**BRIEF**
Your answer must consist of the records exactly as given, with no pictures included.

**TASK INPUT**
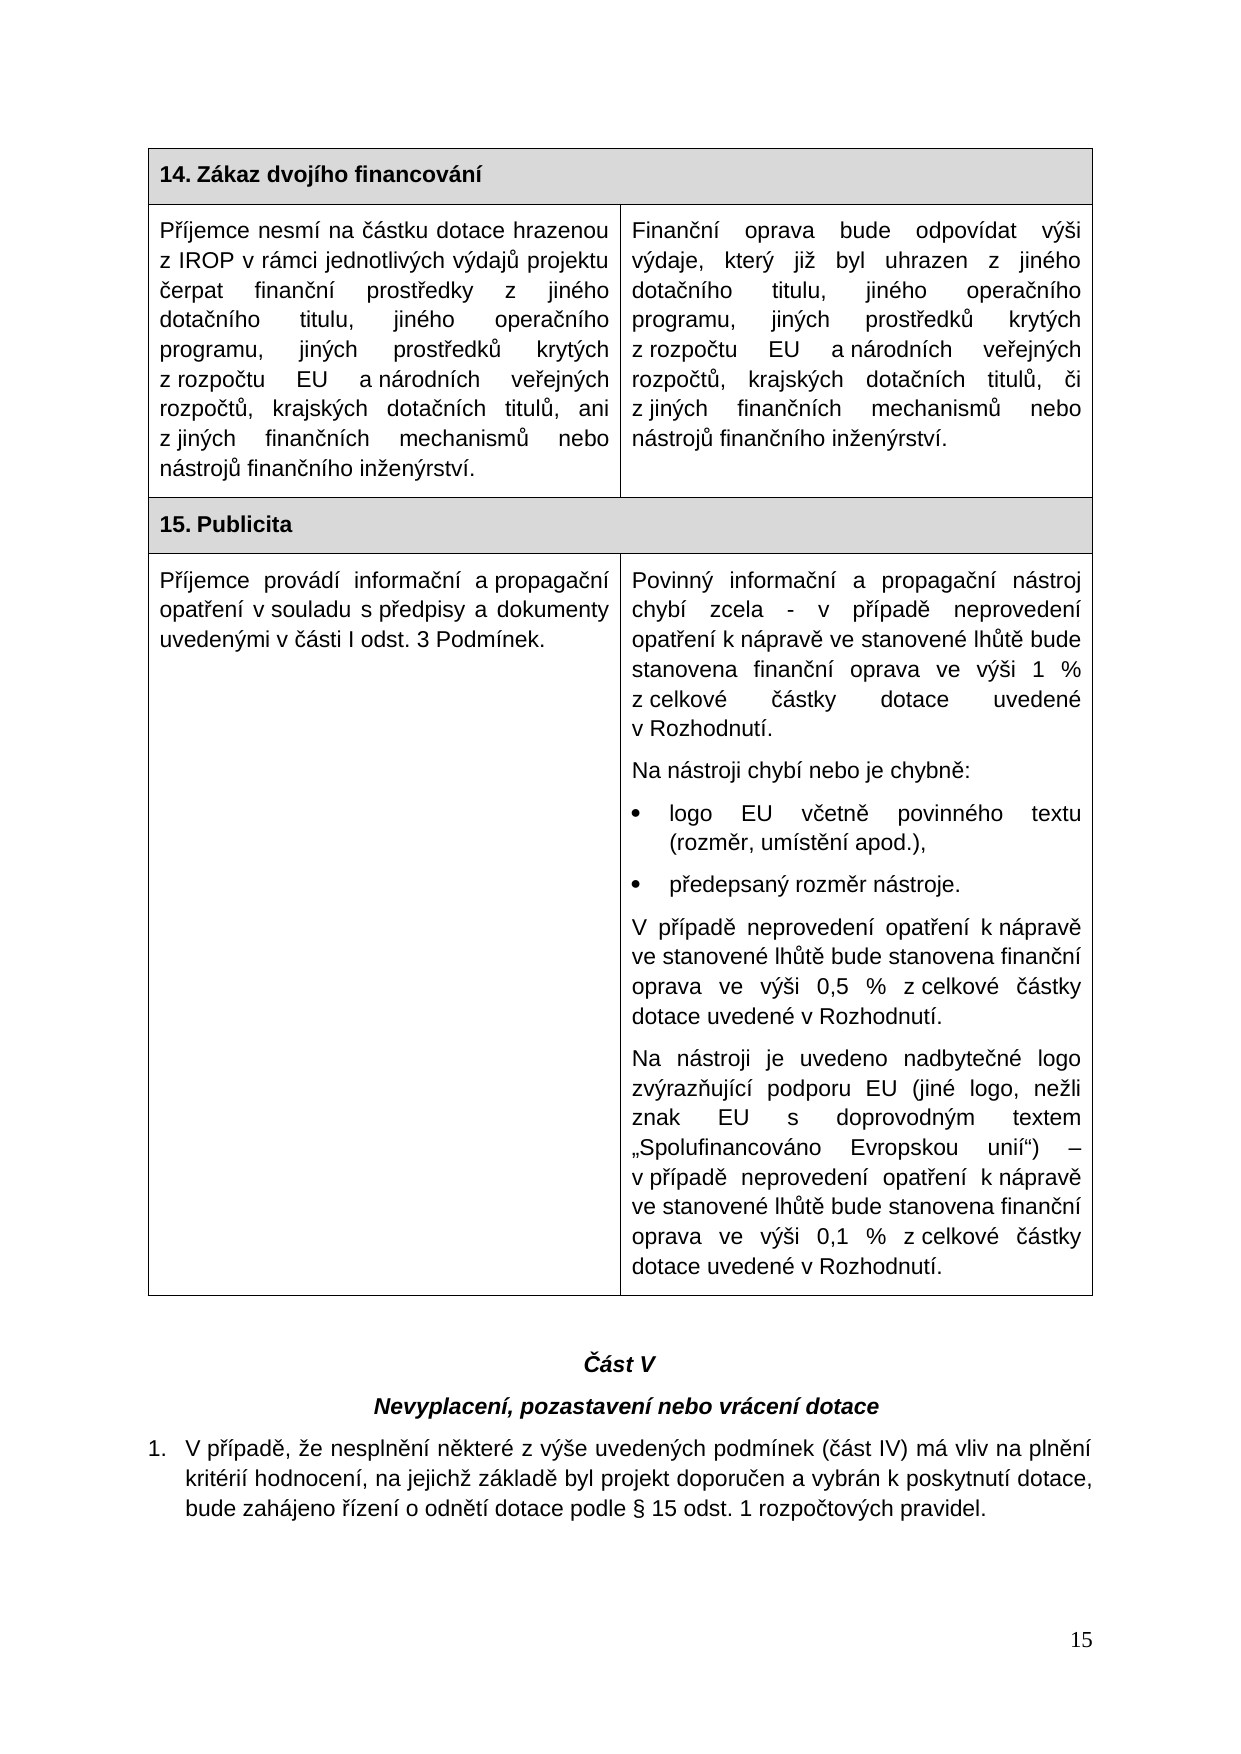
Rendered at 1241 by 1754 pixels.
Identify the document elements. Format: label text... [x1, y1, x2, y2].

table_cell Zákaz dvojího financování [149, 149, 1092, 204]
table_cell Příjemce provádí informační a propagační opatření v souladu s předpisy a dokumenty uvedenými v části I odst. 3 Podmínek. [149, 554, 620, 1295]
subtitle Část V [148, 1351, 1093, 1377]
text Nevyplacení, pozastavení nebo vrácení dotace [162, 1393, 1093, 1419]
table_cell Povinný informační a propagační nástroj chybí zcela - v případě neprovedení opatření k nápravě ve stanovené lhůtě bude stanovena finanční oprava ve výši 1 % z celkové částky dotace uvedené v Rozhodnutí. Na nástroji chybí nebo je chybně: logo EU včetně povinného textu (rozměr, umístění apod.), předepsaný rozměr nástroje. V případě neprovedení opatření k nápravě ve stanovené lhůtě bude stanovena finanční oprava ve výši 0,5 % z celkové částky dotace uvedené v Rozhodnutí. Na nástroji je uvedeno nadbytečné logo zvýrazňující podporu EU (jiné logo, nežli znak EU s doprovodným textem „Spolufinancováno Evropskou unií“) – v případě neprovedení opatření k nápravě ve stanovené lhůtě bude stanovena finanční oprava ve výši 0,1 % z celkové částky dotace uvedené v Rozhodnutí. [621, 554, 1092, 1295]
table_cell Publicita [149, 498, 1092, 553]
table_cell Příjemce nesmí na částku dotace hrazenou z IROP v rámci jednotlivých výdajů projektu čerpat finanční prostředky z jiného dotačního titulu, jiného operačního programu, jiných prostředků krytých z rozpočtu EU a národních veřejných rozpočtů, krajských dotačních titulů, ani z jiných finančních mechanismů nebo nástrojů finančního inženýrství. [149, 205, 620, 497]
list V případě, že nesplnění některé z výše uvedených podmínek (část IV) má vliv na plnění kritérií hodnocení, na jejichž základě byl projekt doporučen a vybrán k poskytnutí dotace, bude zahájeno řízení o odnětí dotace podle § 15 odst. 1 rozpočtových pravidel. [148, 1435, 1093, 1521]
table_cell Finanční oprava bude odpovídat výši výdaje, který již byl uhrazen z jiného dotačního titulu, jiného operačního programu, jiných prostředků krytých z rozpočtu EU a národních veřejných rozpočtů, krajských dotačních titulů, či z jiných finančních mechanismů nebo nástrojů finančního inženýrství. [621, 205, 1092, 497]
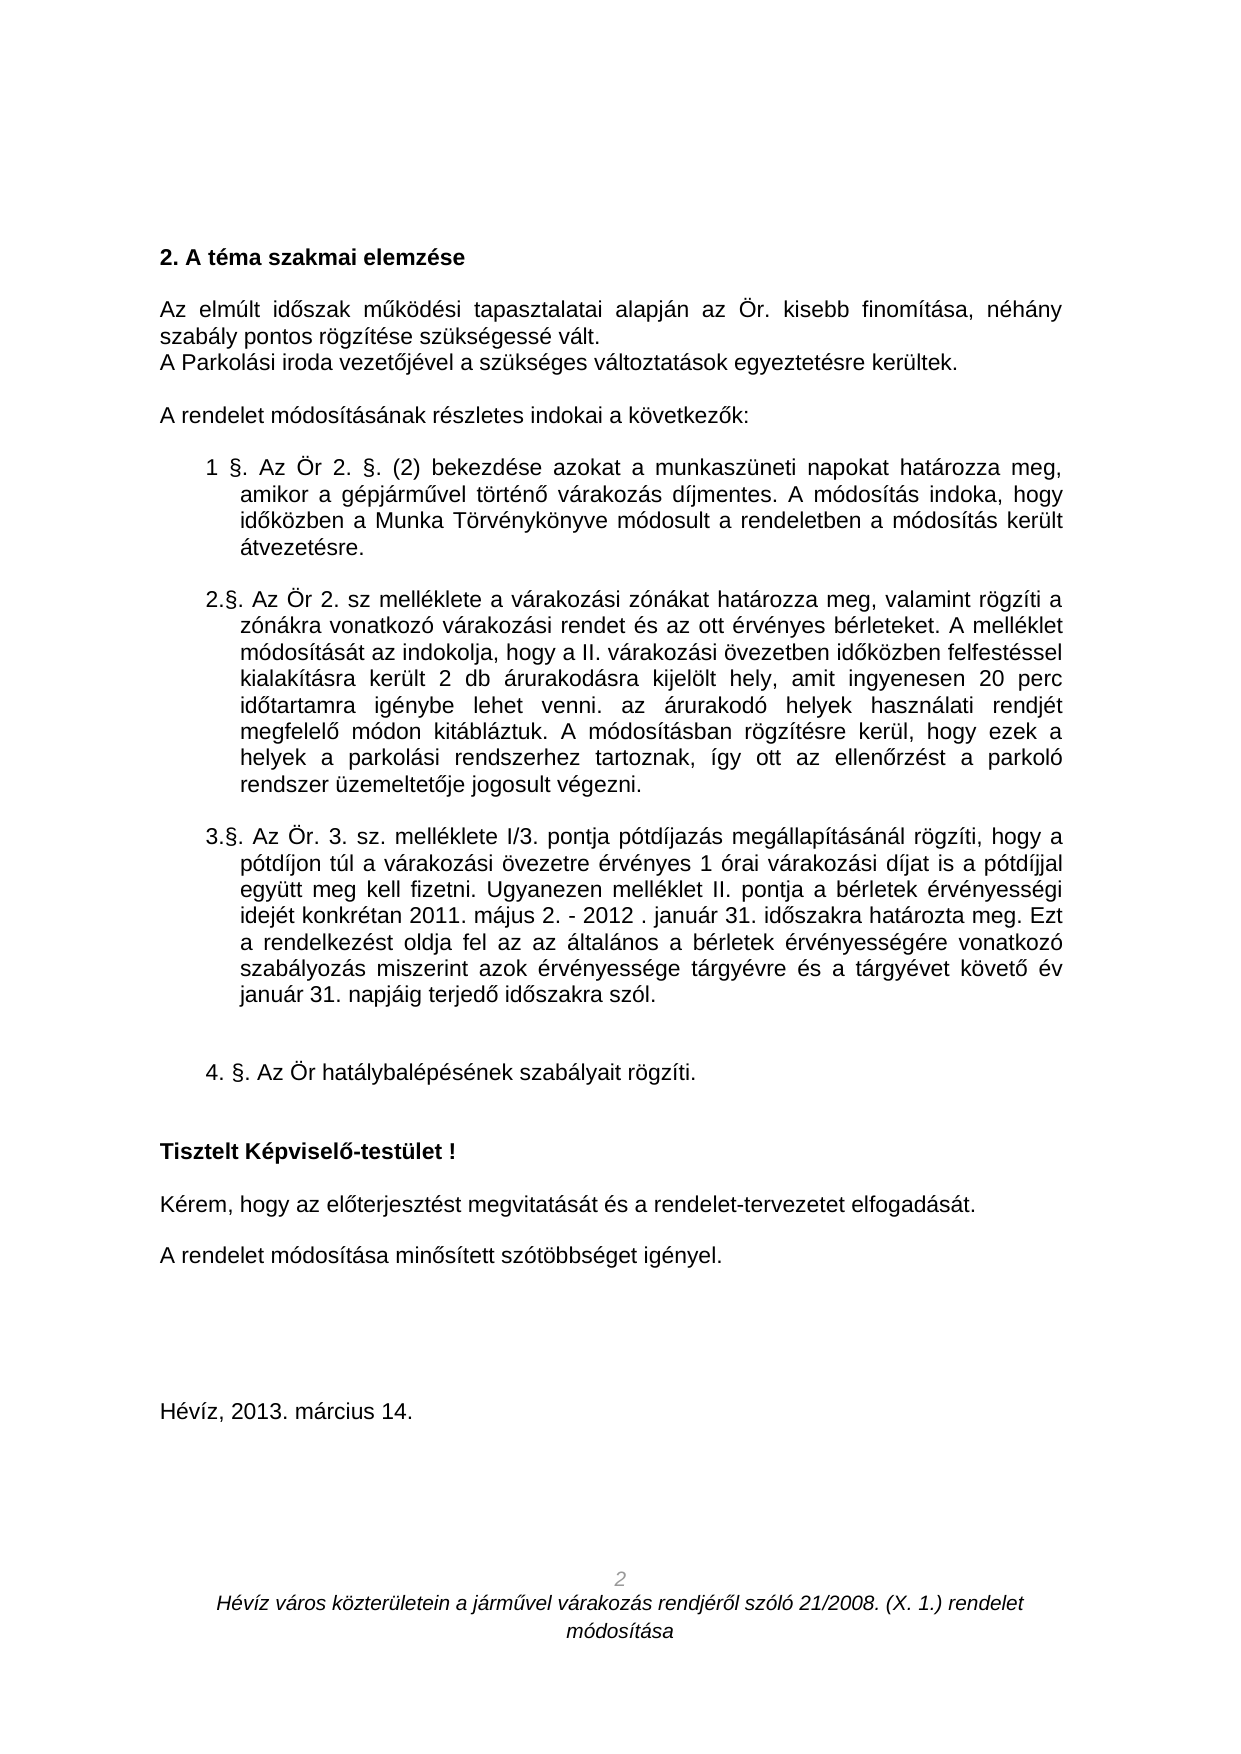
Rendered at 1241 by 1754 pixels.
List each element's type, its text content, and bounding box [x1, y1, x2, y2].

text 1 §. Az Ör 2. §. (2) bekezdése azokat a munkaszüneti napokat határozza meg, amikor a gépjárművel történő várakozás díjmentes. A módosítás indoka, hogy időközben a Munka Törvénykönyve módosult a rendeletben a módosítás került átvezetésre. [205, 454, 1063, 560]
text 2.§. Az Ör 2. sz melléklete a várakozási zónákat határozza meg, valamint rögzíti a zónákra vonatkozó várakozási rendet és az ott érvényes bérleteket. A melléklet módosítását az indokolja, hogy a II. várakozási övezetben időközben felfestéssel kialakításra került 2 db árurakodásra kijelölt hely, amit ingyenesen 20 perc időtartamra igénybe lehet venni. az árurakodó helyek használati rendjét megfelelő módon kitábláztuk. A módosításban rögzítésre kerül, hogy ezek a helyek a parkolási rendszerhez tartoznak, így ott az ellenőrzést a parkoló rendszer üzemeltetője jogosult végezni. [205, 586, 1063, 797]
text A vezetőjével a szükséges változtatások egyeztetésre kerültek. [159, 349, 1063, 375]
text Tisztelt Képviselő-testület ! [159, 1138, 1063, 1164]
text Hévíz, 2013. március 14. [159, 1398, 1063, 1424]
text A rendelet módosítása minősített szótöbbséget igényel. [159, 1242, 1081, 1268]
text 3.§. Az Ör. 3. sz. melléklete I/3. pontja pótdíjazás megállapításánál rögzíti, hogy a pótdíjon túl a várakozási övezetre érvényes 1 órai várakozási díjat is a pótdíjjal együtt meg kell fizetni. Ugyanezen melléklet II. pontja a bérletek érvényességi idejét konkrétan 2011. május 2. - 2012 . január 31. időszakra határozta meg. Ezt a rendelkezést oldja fel az az általános a bérletek érvényességére vonatkozó szabályozás miszerint azok érvényessége tárgyévre és a tárgyévet követő év január 31. napjáig terjedő időszakra szól. [205, 823, 1063, 1008]
list §. Az Ör hatálybalépésének szabályait rögzíti. [205, 1059, 1063, 1085]
text A rendelet módosításának részletes indokai a következők: [159, 402, 1063, 428]
text Kérem, hogy az előterjesztést megvitatását és a rendelet-tervezetet elfogadását. [159, 1191, 1081, 1217]
text téma szakmai elemzése [159, 243, 1081, 270]
text Az elmúlt időszak működési tapasztalatai alapján az Ör. kisebb finomítása, néhány szabály pontos rögzítése szükségessé vált. [159, 296, 1063, 349]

**ANSWER TO THIS TASK**
Rendered at 1241 by 1754 pixels.
Identify the document elements. Format: label text... [x1, y1, x2, y2].

table_cell Zákaz dvojího financování [149, 149, 1092, 204]
table_cell Příjemce provádí informační a propagační opatření v souladu s předpisy a dokumenty uvedenými v části I odst. 3 Podmínek. [149, 554, 620, 1295]
subtitle Část V [148, 1351, 1093, 1377]
text Nevyplacení, pozastavení nebo vrácení dotace [162, 1393, 1093, 1419]
table_cell Povinný informační a propagační nástroj chybí zcela - v případě neprovedení opatření k nápravě ve stanovené lhůtě bude stanovena finanční oprava ve výši 1 % z celkové částky dotace uvedené v Rozhodnutí. Na nástroji chybí nebo je chybně: logo EU včetně povinného textu (rozměr, umístění apod.), předepsaný rozměr nástroje. V případě neprovedení opatření k nápravě ve stanovené lhůtě bude stanovena finanční oprava ve výši 0,5 % z celkové částky dotace uvedené v Rozhodnutí. Na nástroji je uvedeno nadbytečné logo zvýrazňující podporu EU (jiné logo, nežli znak EU s doprovodným textem „Spolufinancováno Evropskou unií“) – v případě neprovedení opatření k nápravě ve stanovené lhůtě bude stanovena finanční oprava ve výši 0,1 % z celkové částky dotace uvedené v Rozhodnutí. [621, 554, 1092, 1295]
table_cell Publicita [149, 498, 1092, 553]
table_cell Příjemce nesmí na částku dotace hrazenou z IROP v rámci jednotlivých výdajů projektu čerpat finanční prostředky z jiného dotačního titulu, jiného operačního programu, jiných prostředků krytých z rozpočtu EU a národních veřejných rozpočtů, krajských dotačních titulů, ani z jiných finančních mechanismů nebo nástrojů finančního inženýrství. [149, 205, 620, 497]
list V případě, že nesplnění některé z výše uvedených podmínek (část IV) má vliv na plnění kritérií hodnocení, na jejichž základě byl projekt doporučen a vybrán k poskytnutí dotace, bude zahájeno řízení o odnětí dotace podle § 15 odst. 1 rozpočtových pravidel. [148, 1435, 1093, 1521]
table_cell Finanční oprava bude odpovídat výši výdaje, který již byl uhrazen z jiného dotačního titulu, jiného operačního programu, jiných prostředků krytých z rozpočtu EU a národních veřejných rozpočtů, krajských dotačních titulů, či z jiných finančních mechanismů nebo nástrojů finančního inženýrství. [621, 205, 1092, 497]
Rendered at 1241 by 1754 pixels.
List each element's type, its text content, and bounding box [x1, y1, x2, y2].

text 1 §. Az Ör 2. §. (2) bekezdése azokat a munkaszüneti napokat határozza meg, amikor a gépjárművel történő várakozás díjmentes. A módosítás indoka, hogy időközben a Munka Törvénykönyve módosult a rendeletben a módosítás került átvezetésre. [205, 454, 1063, 560]
text 2.§. Az Ör 2. sz melléklete a várakozási zónákat határozza meg, valamint rögzíti a zónákra vonatkozó várakozási rendet és az ott érvényes bérleteket. A melléklet módosítását az indokolja, hogy a II. várakozási övezetben időközben felfestéssel kialakításra került 2 db árurakodásra kijelölt hely, amit ingyenesen 20 perc időtartamra igénybe lehet venni. az árurakodó helyek használati rendjét megfelelő módon kitábláztuk. A módosításban rögzítésre kerül, hogy ezek a helyek a parkolási rendszerhez tartoznak, így ott az ellenőrzést a parkoló rendszer üzemeltetője jogosult végezni. [205, 586, 1063, 797]
text A vezetőjével a szükséges változtatások egyeztetésre kerültek. [159, 349, 1063, 375]
text Tisztelt Képviselő-testület ! [159, 1138, 1063, 1164]
text Hévíz, 2013. március 14. [159, 1398, 1063, 1424]
text A rendelet módosítása minősített szótöbbséget igényel. [159, 1242, 1081, 1268]
text 3.§. Az Ör. 3. sz. melléklete I/3. pontja pótdíjazás megállapításánál rögzíti, hogy a pótdíjon túl a várakozási övezetre érvényes 1 órai várakozási díjat is a pótdíjjal együtt meg kell fizetni. Ugyanezen melléklet II. pontja a bérletek érvényességi idejét konkrétan 2011. május 2. - 2012 . január 31. időszakra határozta meg. Ezt a rendelkezést oldja fel az az általános a bérletek érvényességére vonatkozó szabályozás miszerint azok érvényessége tárgyévre és a tárgyévet követő év január 31. napjáig terjedő időszakra szól. [205, 823, 1063, 1008]
list §. Az Ör hatálybalépésének szabályait rögzíti. [205, 1059, 1063, 1085]
text A rendelet módosításának részletes indokai a következők: [159, 402, 1063, 428]
text Kérem, hogy az előterjesztést megvitatását és a rendelet-tervezetet elfogadását. [159, 1191, 1081, 1217]
text téma szakmai elemzése [159, 243, 1081, 270]
text Az elmúlt időszak működési tapasztalatai alapján az Ör. kisebb finomítása, néhány szabály pontos rögzítése szükségessé vált. [159, 296, 1063, 349]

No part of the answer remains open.